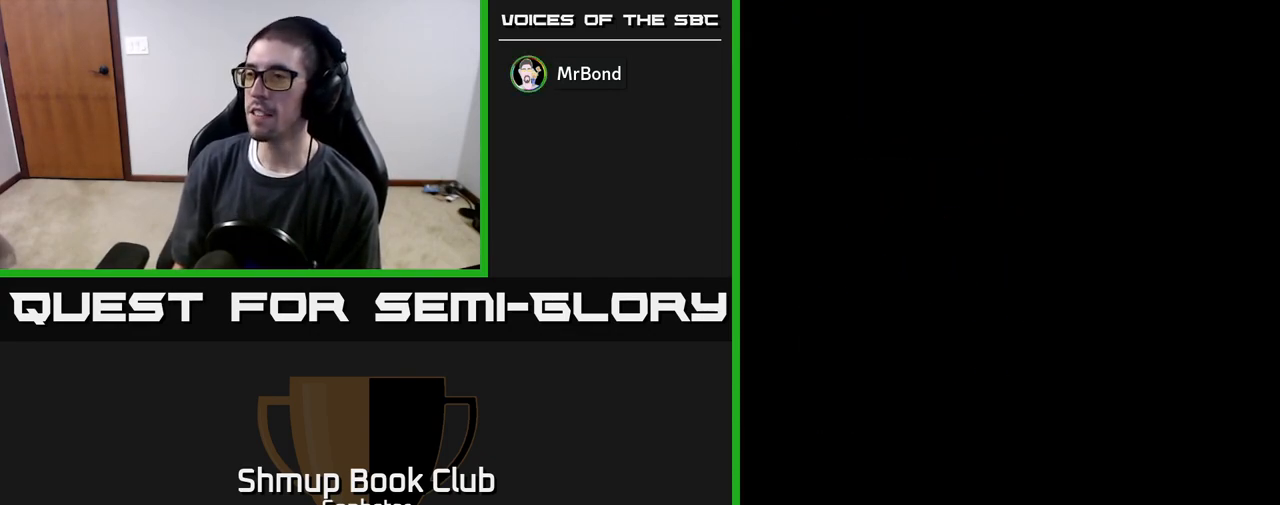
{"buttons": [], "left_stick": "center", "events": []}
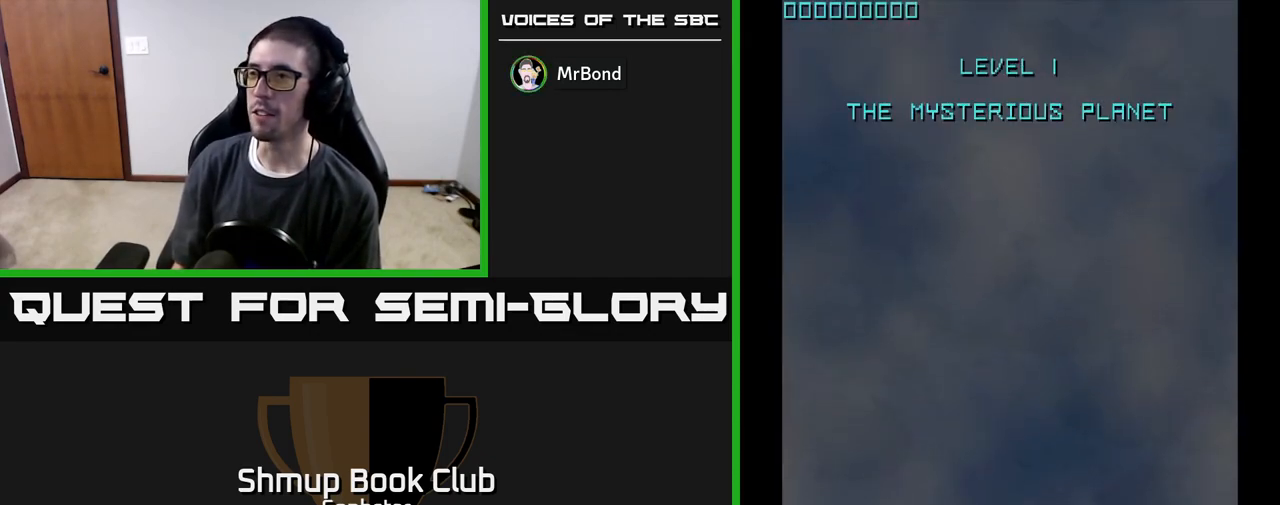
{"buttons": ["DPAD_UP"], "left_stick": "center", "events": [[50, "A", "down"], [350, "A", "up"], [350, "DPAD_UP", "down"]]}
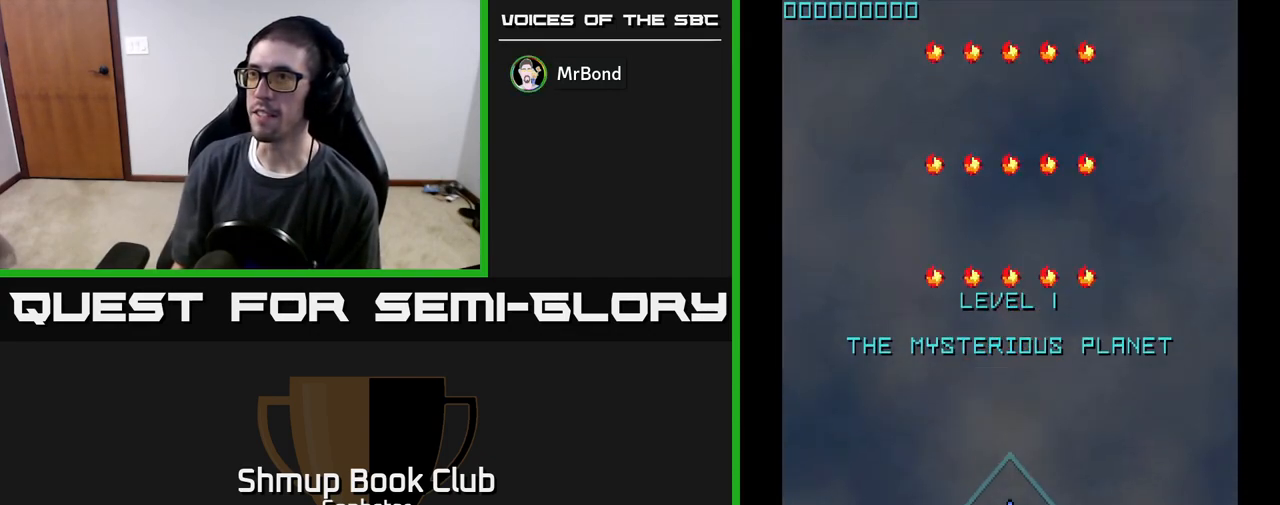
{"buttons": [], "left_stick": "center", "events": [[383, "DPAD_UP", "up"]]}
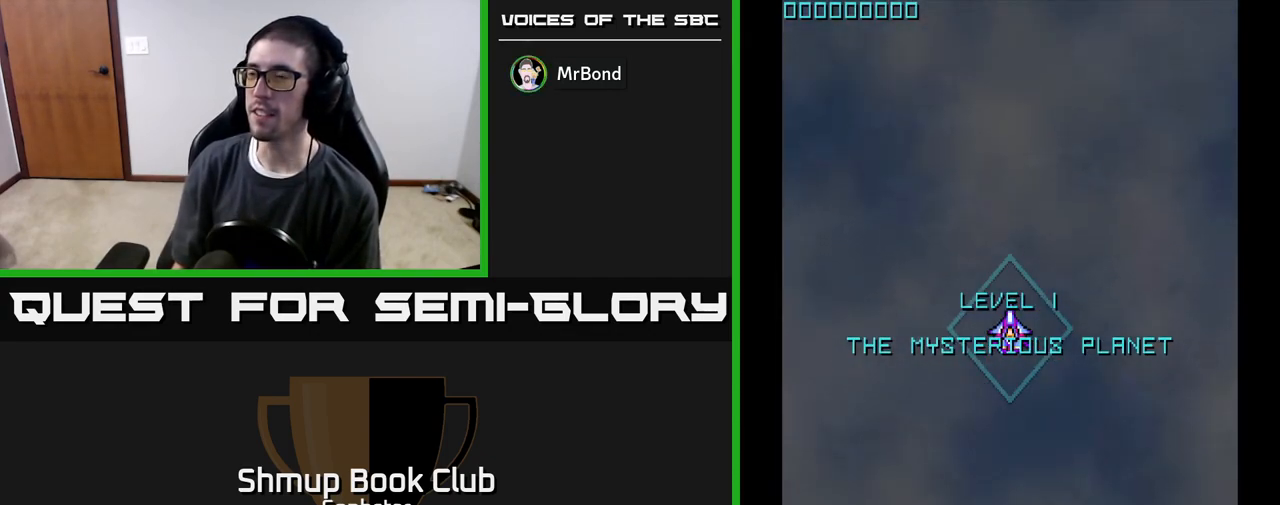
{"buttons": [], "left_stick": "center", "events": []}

▶ _EXERCISE AIM_: Reproduce the data above verbatim, minus any images.

▶ _SOLUTION TO THE PROBLEM_:
{"buttons": [], "left_stick": "center", "events": []}
{"buttons": ["DPAD_UP"], "left_stick": "center", "events": [[50, "A", "down"], [350, "A", "up"], [350, "DPAD_UP", "down"]]}
{"buttons": [], "left_stick": "center", "events": [[383, "DPAD_UP", "up"]]}
{"buttons": [], "left_stick": "center", "events": []}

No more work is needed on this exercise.